About the shows, When we are at the shows we are there to represent QSI Solutions. QSI, as a lot of you know are designers but not manufacturers, they design this stuff but someone else manufacturers it, like train OEM's.The QSI product line for Large Scale is owned and distributed by American Hobby Distributors (Tony's Train Exchange). We, Throttle-Up, Inc. Have been working with QSI (the designers) and Tony since the products inception for large scale. Because of this relationship, Tony usually asks us to do the large scale shows because of our history with the product line and our large scale experience.

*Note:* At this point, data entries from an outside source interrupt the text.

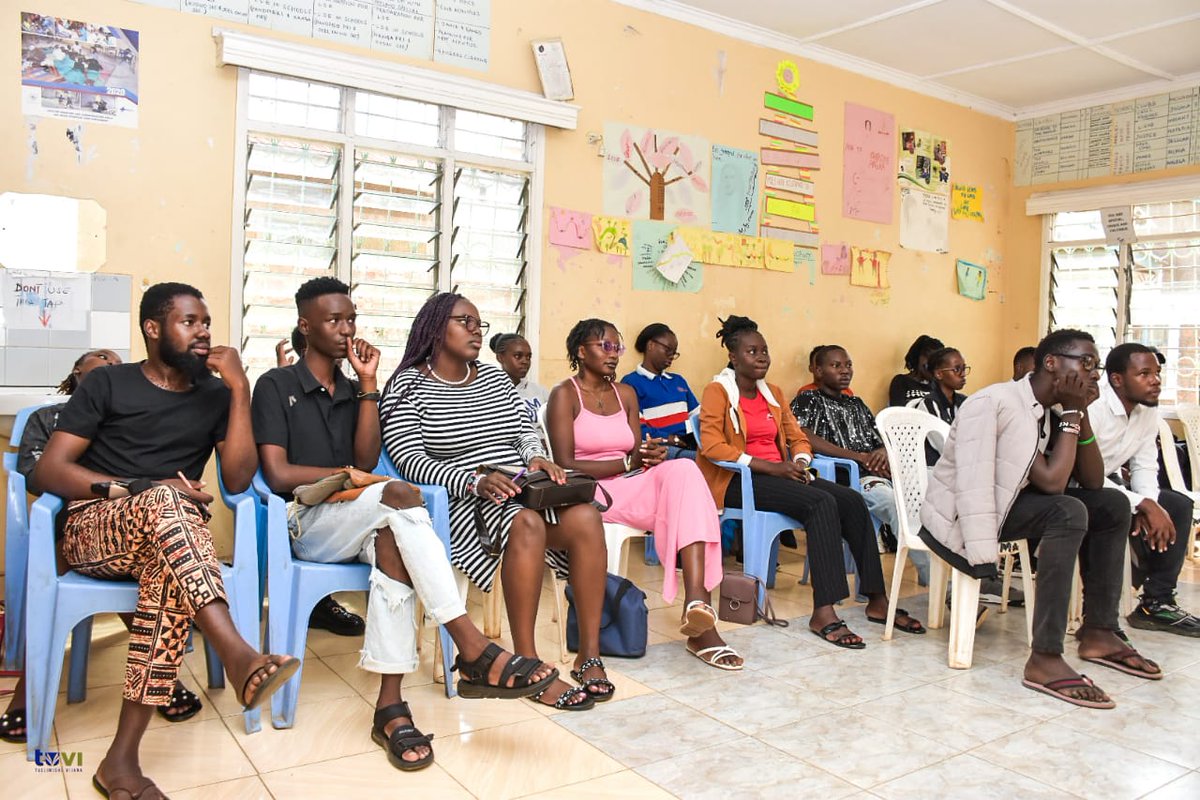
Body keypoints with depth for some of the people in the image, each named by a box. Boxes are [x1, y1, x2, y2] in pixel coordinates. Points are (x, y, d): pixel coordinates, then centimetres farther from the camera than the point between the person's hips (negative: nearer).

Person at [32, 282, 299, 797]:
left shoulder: (216, 397, 12)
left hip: (165, 536, 2)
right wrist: (143, 488, -17)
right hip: (91, 530, -2)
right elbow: (48, 471, -3)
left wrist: (241, 388, -6)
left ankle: (122, 757, -35)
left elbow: (237, 480, -2)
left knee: (169, 570, -36)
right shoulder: (107, 383, 7)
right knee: (165, 500, -36)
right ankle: (238, 655, -52)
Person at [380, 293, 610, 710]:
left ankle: (590, 655, -18)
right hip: (463, 501, -5)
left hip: (522, 490, 6)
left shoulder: (495, 377, 20)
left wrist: (536, 456, -7)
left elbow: (525, 430, 18)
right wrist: (475, 481, -23)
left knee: (586, 518, -24)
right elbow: (409, 460, -10)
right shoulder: (409, 386, 1)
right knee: (526, 524, -37)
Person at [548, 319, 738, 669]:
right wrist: (628, 462, -16)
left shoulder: (626, 393, 20)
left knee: (682, 470, -27)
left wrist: (651, 455, -11)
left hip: (631, 488, 5)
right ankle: (702, 625, -31)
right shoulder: (565, 394, 0)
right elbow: (565, 464, -10)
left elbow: (638, 457, 14)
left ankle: (697, 598, -41)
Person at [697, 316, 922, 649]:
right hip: (738, 481, -7)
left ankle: (876, 600, -8)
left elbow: (798, 437, 20)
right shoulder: (718, 391, -2)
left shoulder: (773, 392, 20)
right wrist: (768, 466, -21)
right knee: (821, 503, -29)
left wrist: (800, 462, -5)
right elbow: (711, 444, -15)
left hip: (779, 475, 7)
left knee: (852, 500, -15)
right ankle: (823, 613, -33)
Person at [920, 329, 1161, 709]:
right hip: (961, 514, -9)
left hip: (1007, 504, 9)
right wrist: (1071, 412, -16)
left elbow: (1093, 483, 4)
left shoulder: (1050, 415, 9)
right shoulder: (995, 402, -19)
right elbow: (1051, 482, -24)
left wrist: (1080, 412, -3)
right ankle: (1045, 660, -28)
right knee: (1069, 512, -28)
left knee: (1113, 505, 3)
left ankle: (1098, 632, 9)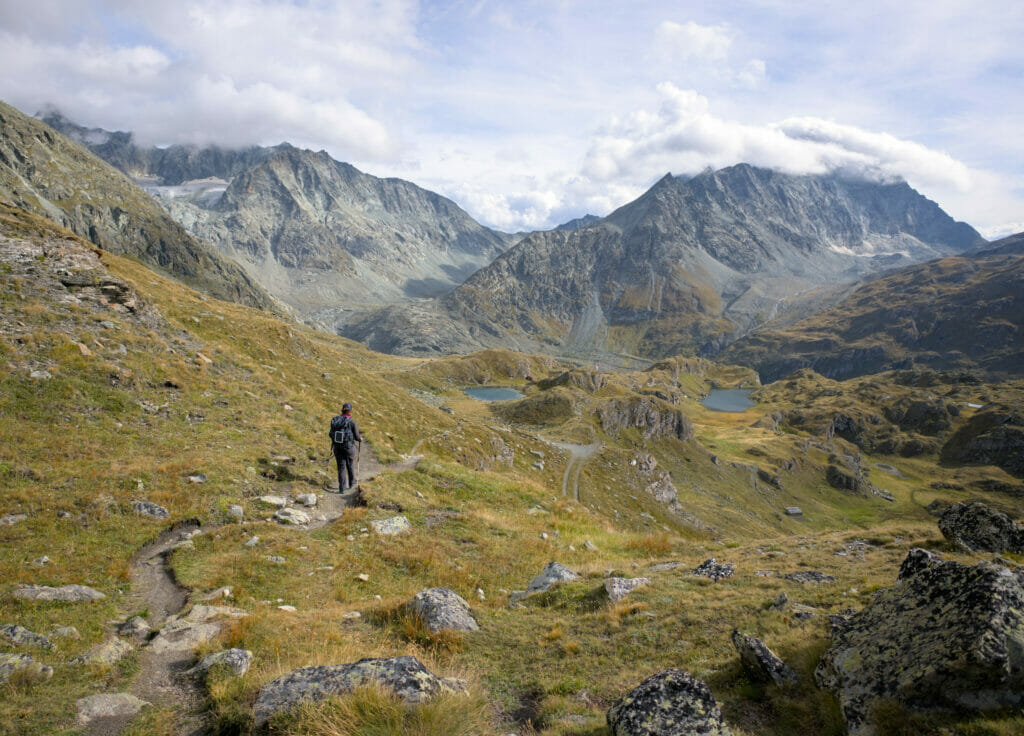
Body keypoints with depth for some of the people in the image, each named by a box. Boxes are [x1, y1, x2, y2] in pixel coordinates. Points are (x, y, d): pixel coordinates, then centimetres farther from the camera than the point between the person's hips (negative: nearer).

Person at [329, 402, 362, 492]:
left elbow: (331, 434, 3)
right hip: (348, 447, -2)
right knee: (350, 465, 19)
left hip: (337, 447, 2)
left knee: (341, 467, 10)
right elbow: (357, 436, -9)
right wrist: (360, 439, 15)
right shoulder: (352, 422, -14)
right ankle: (351, 483, 39)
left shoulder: (334, 420, -3)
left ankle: (342, 488, 6)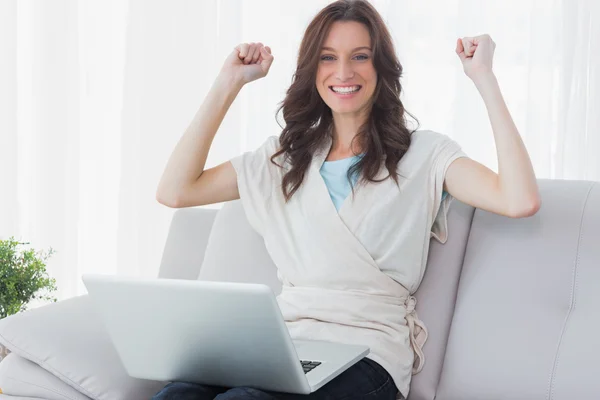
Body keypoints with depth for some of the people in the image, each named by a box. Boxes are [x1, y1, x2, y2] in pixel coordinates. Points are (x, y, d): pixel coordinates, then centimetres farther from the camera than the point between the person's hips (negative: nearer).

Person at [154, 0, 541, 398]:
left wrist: (484, 77, -7)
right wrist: (229, 84, 11)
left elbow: (521, 201, -10)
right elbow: (175, 191, 10)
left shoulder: (425, 154, 6)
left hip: (367, 352, -3)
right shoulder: (285, 156, 18)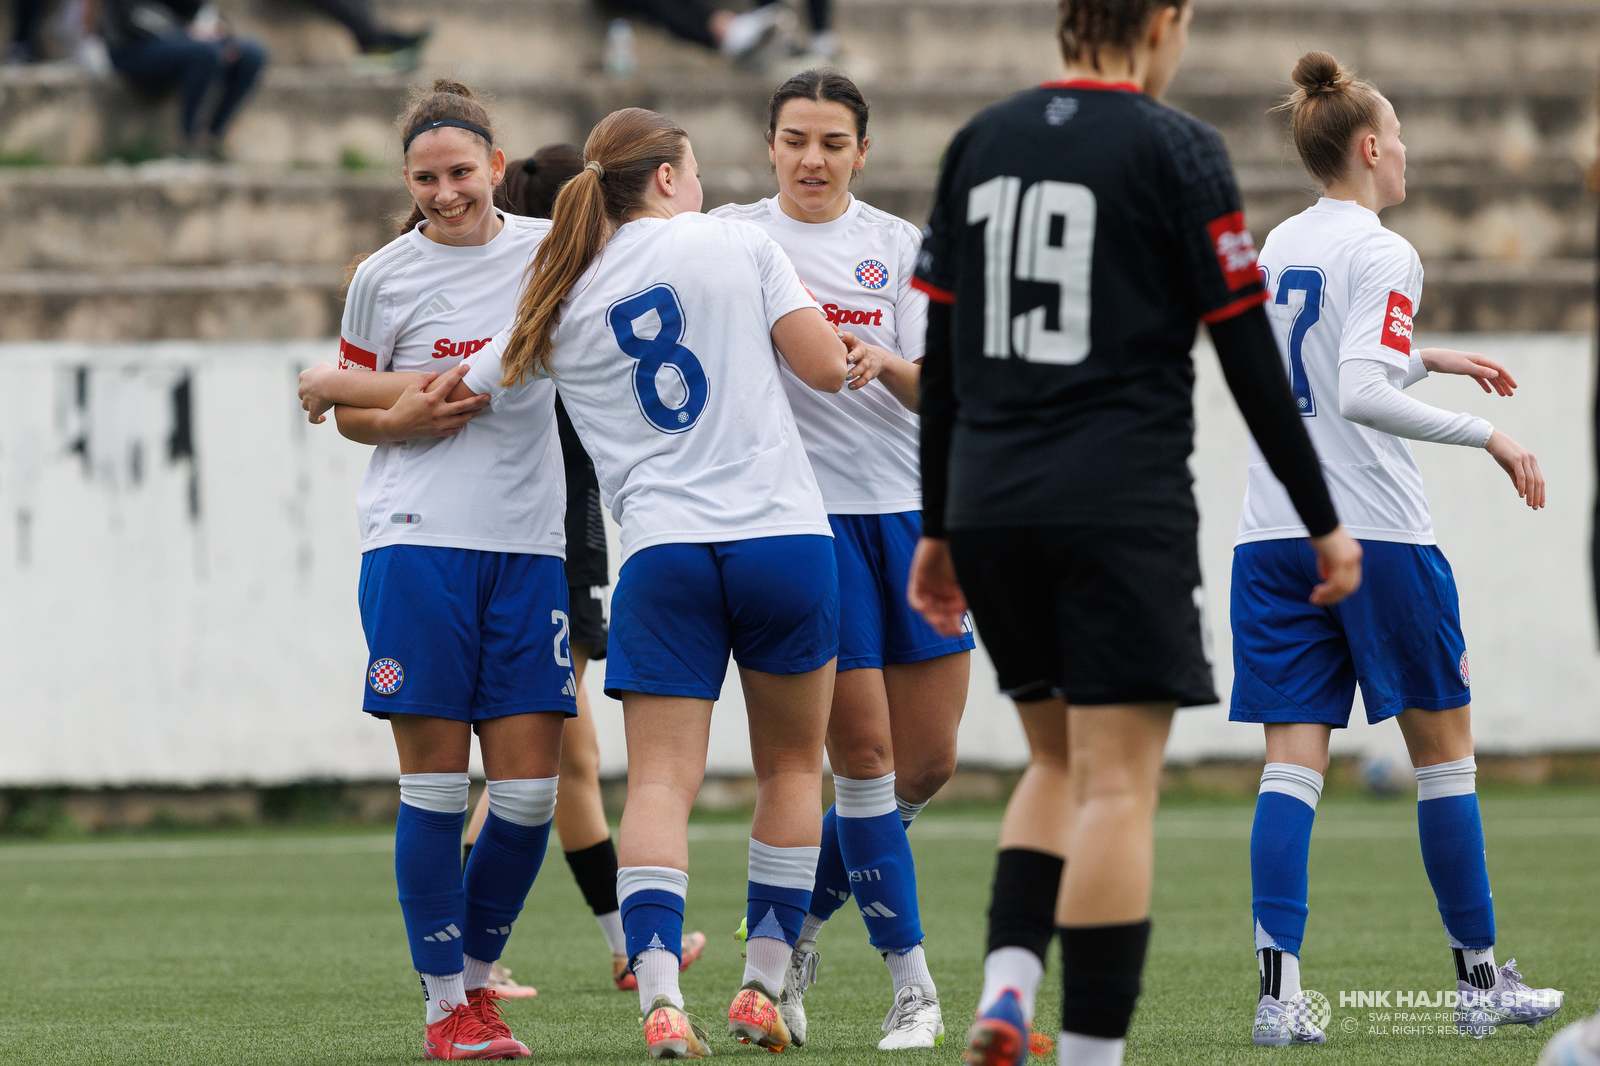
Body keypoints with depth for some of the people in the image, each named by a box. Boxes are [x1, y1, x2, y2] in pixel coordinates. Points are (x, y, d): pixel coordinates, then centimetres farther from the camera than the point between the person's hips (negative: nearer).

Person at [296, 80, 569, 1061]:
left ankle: (479, 972, 18)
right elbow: (352, 413, 14)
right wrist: (398, 416, -10)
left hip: (529, 546, 2)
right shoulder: (387, 276, 4)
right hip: (417, 539, -2)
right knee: (435, 783, -4)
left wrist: (335, 385, 2)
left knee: (530, 789, -2)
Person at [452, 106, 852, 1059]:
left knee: (662, 778, -3)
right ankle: (764, 988, 14)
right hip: (785, 534, -1)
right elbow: (827, 368, 1)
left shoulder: (564, 306, 10)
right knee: (792, 765, 15)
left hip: (663, 552, 1)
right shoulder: (736, 245, 3)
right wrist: (792, 304, 22)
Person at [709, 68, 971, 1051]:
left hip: (911, 509, 3)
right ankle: (912, 984, 0)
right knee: (864, 751, -8)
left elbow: (934, 390, 0)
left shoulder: (899, 244, 7)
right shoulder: (731, 237, 2)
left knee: (929, 761, 3)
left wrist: (887, 364, -21)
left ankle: (799, 919, 23)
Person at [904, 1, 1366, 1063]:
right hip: (1122, 507, -6)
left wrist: (940, 528, 21)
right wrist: (1325, 525, 3)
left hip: (987, 502, 6)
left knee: (1061, 761, 19)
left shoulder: (980, 144, 10)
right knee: (1116, 785, -4)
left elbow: (943, 355, 13)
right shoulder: (1174, 148, -5)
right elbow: (1250, 356, -5)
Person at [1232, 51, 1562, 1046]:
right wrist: (1485, 434, -17)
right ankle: (1482, 978, 14)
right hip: (1376, 533, -6)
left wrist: (1429, 357, 32)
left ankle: (1279, 990, -14)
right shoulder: (1382, 254, -10)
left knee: (1293, 760, -1)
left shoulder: (1281, 245, 13)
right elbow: (1361, 395, -21)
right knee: (1444, 743, 8)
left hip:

Our company actually does much more than just QSI, but at the shows we are only representing QSI. So sorry for any confusion, please keep in mind that Tony sends us only because he wants to have the most knowledgable people at the shows to answer your questions about the product line, and trust me, all your comments and feedback does get back to the designers.

I hope this helps to answer your questions. We usually don't post to the forums to eliminate any concerns about solicitation. But we do try and check-in every now and again to see what going on.

If we can provide any more information please don't hesitate to get in touch with us, or the staff at American Hobby.

Thanks

mikE


----------



## Bob in Kalamazoo (Apr 2, 2009)

So Mike, or anyone elase who knows. Does this, "American Hobby Distributors (Tony's Train Exchange)" mean that American Hobby Distributors is Tony's Train Exchange? I sent a QSI decoder back to them, American Hobby Distributors, a few months ago for repair and they replaced it with a new one at no charge to me. Fast service too. I was very pleased. I've dealt with Tony's in the past also and been very happy. 
Bob


----------



## Greg Elmassian (Jan 3, 2008)

Yep, basically all the same. I have same experience with Tony's / AHD / QSI Solutions ... 

Greg


----------



## Bob in Kalamazoo (Apr 2, 2009)

Posted By Greg Elmassian on 23 Nov 2010 01:38 PM 
Yep, basically all the same. I have same experience with Tony's / AHD / QSI Solutions ... 

Greg Well, that's good to know. It will make future purchases a lot easier. 
Thanks,
Bob


----------